[TAREA]:
Retoma el texto sobre la crisis económica en Bolivia y continúa su redacción a partir de la última oración.

[TEXTO DE LECTURA]:
☆ ☆ ☆
La rápida escalada de la crisis económica en Bolivia ha tenido hasta ahora respuestas desordenadas, parciales y poco efectivas por parte del gobierno. Medidas como la comercialización directa de dólares por el Banco Central, la venta de reservas de oro, los límites a las comisiones bancarias, el aumento de las subvenciones alimentarias, la liberación de las importaciones de carburantes, entre otras, han sido insuficientes para impedir que la inflación real supere el 50%, que la brecha cambiaria alcance más del 100% y que la escasez de combustibles sea permanente.
Ante sus constantes fracasos, el gobierno está avanzando de manera progresiva, hacia una política de racionamiento y control de compras de alimentos y combustibles mediante cupos y restricciones en las ventas que, de generalizarse, podrían llevar al país a un proceso de destrucción del aparato productivo y sometimiento indigno de la ciudadanía.
☆ ☆ ☆
[LISTADO PROPORCIONADO]:

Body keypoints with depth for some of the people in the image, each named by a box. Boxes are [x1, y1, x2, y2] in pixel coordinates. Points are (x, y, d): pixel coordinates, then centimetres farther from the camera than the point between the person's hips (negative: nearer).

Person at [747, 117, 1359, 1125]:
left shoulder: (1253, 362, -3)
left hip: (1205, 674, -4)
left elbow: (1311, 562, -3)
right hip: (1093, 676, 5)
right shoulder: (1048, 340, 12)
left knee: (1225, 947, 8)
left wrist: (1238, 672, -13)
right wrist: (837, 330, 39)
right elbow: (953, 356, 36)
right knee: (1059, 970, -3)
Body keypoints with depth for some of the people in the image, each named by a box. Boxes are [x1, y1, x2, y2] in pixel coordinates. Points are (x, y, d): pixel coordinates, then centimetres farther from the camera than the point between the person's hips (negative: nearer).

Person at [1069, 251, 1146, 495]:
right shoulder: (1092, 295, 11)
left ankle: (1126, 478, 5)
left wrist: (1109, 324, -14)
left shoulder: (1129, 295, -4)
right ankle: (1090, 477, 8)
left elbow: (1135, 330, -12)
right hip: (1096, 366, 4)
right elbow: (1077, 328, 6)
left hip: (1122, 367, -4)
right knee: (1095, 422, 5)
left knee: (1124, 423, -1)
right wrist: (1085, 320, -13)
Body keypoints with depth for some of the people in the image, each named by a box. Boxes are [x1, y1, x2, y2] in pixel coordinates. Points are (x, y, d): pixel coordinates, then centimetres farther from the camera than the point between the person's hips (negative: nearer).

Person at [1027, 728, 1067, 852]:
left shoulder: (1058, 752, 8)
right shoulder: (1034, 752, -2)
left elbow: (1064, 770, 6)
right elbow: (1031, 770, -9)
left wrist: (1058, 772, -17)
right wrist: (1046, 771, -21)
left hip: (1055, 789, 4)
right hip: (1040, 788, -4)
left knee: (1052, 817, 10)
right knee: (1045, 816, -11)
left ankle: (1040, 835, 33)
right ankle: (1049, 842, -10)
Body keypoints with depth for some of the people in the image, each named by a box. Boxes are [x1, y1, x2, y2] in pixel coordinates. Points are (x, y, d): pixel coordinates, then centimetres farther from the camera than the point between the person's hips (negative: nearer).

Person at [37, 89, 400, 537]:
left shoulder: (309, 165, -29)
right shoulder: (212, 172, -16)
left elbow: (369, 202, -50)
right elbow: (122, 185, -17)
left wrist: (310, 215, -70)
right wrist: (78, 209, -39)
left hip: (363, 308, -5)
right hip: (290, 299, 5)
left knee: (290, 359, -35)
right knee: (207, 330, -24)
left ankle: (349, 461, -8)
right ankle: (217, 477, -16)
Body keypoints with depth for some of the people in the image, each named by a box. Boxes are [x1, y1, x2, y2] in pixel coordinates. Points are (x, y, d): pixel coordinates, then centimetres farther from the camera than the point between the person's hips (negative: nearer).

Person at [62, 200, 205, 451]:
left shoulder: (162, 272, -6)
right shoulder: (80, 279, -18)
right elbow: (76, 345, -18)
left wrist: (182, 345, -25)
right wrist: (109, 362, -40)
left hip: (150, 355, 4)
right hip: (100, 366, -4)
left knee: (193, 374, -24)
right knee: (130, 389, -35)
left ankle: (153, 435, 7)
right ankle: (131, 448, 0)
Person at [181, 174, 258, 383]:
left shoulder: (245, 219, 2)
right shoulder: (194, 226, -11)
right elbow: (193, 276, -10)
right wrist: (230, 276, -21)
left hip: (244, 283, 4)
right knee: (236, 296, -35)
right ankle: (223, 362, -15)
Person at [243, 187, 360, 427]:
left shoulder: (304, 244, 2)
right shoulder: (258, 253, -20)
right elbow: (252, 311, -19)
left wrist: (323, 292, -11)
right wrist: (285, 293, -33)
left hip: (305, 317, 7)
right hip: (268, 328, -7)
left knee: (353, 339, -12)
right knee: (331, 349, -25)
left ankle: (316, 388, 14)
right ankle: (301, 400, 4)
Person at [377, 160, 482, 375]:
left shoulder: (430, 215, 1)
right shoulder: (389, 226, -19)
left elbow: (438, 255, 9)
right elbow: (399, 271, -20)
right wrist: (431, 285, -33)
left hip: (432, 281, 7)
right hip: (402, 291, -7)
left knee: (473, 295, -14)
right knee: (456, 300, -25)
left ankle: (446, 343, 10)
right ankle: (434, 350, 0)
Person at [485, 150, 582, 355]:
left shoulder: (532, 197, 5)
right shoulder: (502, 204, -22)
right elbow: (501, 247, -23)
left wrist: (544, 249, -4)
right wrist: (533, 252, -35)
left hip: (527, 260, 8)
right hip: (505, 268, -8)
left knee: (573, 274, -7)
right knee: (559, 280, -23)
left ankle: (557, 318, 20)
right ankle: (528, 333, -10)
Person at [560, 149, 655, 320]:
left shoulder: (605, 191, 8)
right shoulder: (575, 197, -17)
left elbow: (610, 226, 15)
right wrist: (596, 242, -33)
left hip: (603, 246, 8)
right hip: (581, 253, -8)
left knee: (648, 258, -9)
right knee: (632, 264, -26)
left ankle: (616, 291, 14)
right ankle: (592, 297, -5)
☆ ☆ ☆
[RESPUESTA AL EJERCICIO]:
La más regresiva de estas medidas ha sido la prohibición de exportar granos de soya y productos cárnicos, aunque no es la única. En Cochabamba ya se ha instruido la venta limitada de combustibles hasta Bs 100 por usuario, con requisitos arbitrarios, y la carga en bidones es autorizada individualmente por la ANH. Asimismo, en varias ciudades, la venta de aceite se ha restringido a dos litros por persona, previa presentación de la cédula de identidad; la comercialización de arroz subvencionado se realiza en puntos móviles y ya no en supermercados; y se exige una guía de movimiento para exportar alimentos. Además de estas medidas restrictivas, la población debe realizar largas colas que, en el caso de los automóviles, pueden durar hasta tres días y alcanzar varios kilómetros; y en la compra de ciertos comestibles, prolongarse por centenas de metros y durar hasta 18 horas.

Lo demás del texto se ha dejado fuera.